Moral and material progress

Literature can have a permanence to it that surpasses the ephemeral and fleeting nature of so much of our daily lives. Sententia Antiquae translates:

“Among the elements that contribute to the higher evolution of human life, it looks as if one might make a broad division: some are progressive, so that each new stage supersedes the last, some are eternal and are never superseded. I will not try to specify the two classes more precisely; one might say roughly that material things are superseded and spiritual things not; or that everything considered as an achievement can be superseded, but considered as so much life, not. Neither classification is exact, but let it pass.

Our own generation is perhaps unusually conscious of the element of change. We live, since the opening of the great epoch of scientific invention in the nineteenth century, in a world utterly transformed from any that existed before. Yet we know that behind all changes the main web of life is permanent.

The joy of an Egyptian child of the First Dynasty in a clay doll was every bit as keen as the joy of a child now in a number of vastly better dolls. Her grief was as great when it was taken away.
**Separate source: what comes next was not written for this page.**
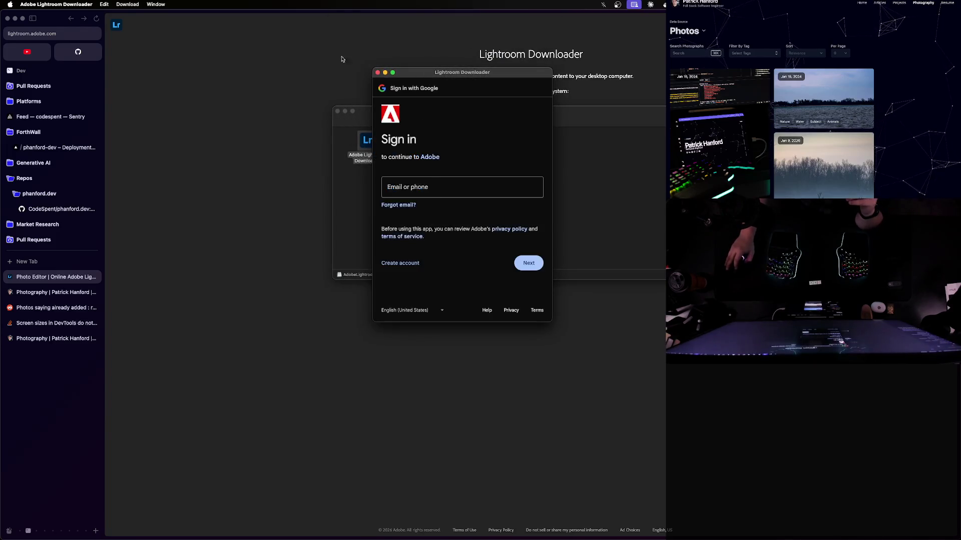
pyautogui.press('super+w')
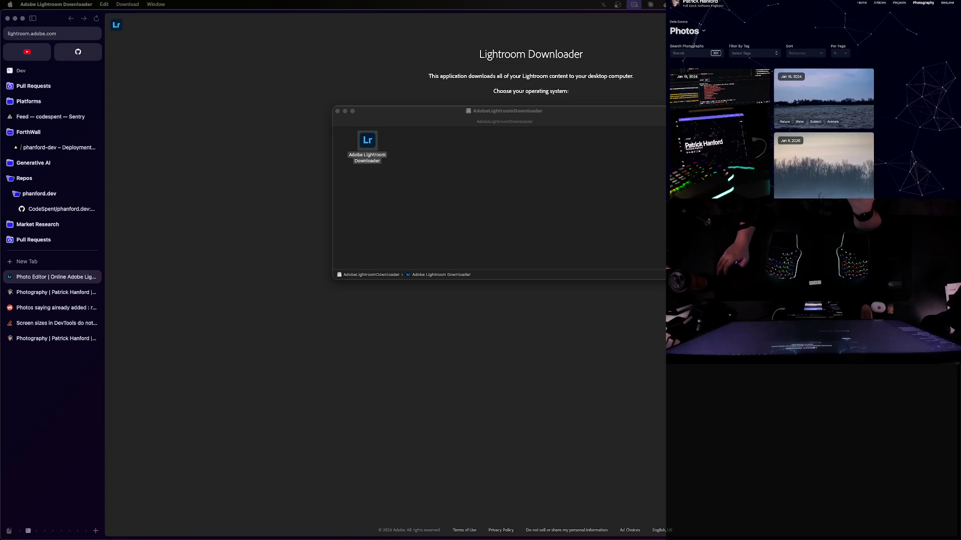
# Launch the downloader again from its disk-image folder, then close it and the folder window
pyautogui.press('super+Tab')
Those are very simple emotions, but I believe the same holds of emotions much more complex.

The joy and grief of the artist in his art, of the strong man in his fighting, of the seeker after knowledge or righteousness in his many wanderings; these and things like them, all the great terrors and desires and beauties, belong somewhere to the permanent stuff of which daily life consists; they go with hunger and thirst and love and the facing of death. And these it is that make the permanence of literature.
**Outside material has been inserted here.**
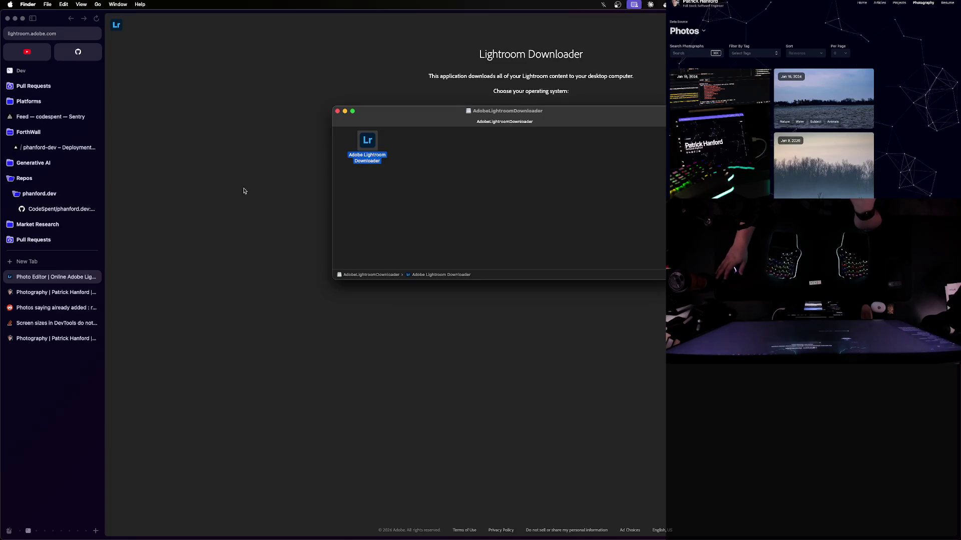
pyautogui.doubleClick(368, 144)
There are many elements in the work of Homer or Aeschylus which are obsolete and even worthless, but there is no surpassing their essential poetry. It is there, a permanent power which we can feel or fail to feel, and if we fail the world is the poorer. And the same is true, though a little less easy to see, of the essential work of the historian or the philosopher.”

It’s in this that you can start to appreciate the distinction necessary when using the words “progress” or “progressive”, which is that the material and technological (and to a degree the social/cultural) space can experience meaningful progress, wherein one generation builds on the inheritance of what was received or corrects what was not received. But all personal and intimate progress begins again with every human person, as far as that person is able to develop the virtue and heart of a whole human being. Christopher Akers writes on the issue of moral progress:

Monsignor Alfred Newman Gilbey, the one-time Catholic chaplain to Cambridge University, understood this change well. He once remarked to the British philosopher Roger Scruton that “we are not led to undo the work of creation or to rectify the Fall. The duty of the Christian is not to leave the world a better place. His duty is to leave this world a better man.” Most of us may still hope that what we do will benefit those whose lives we touch, but the internal struggle is already a heavy enough task.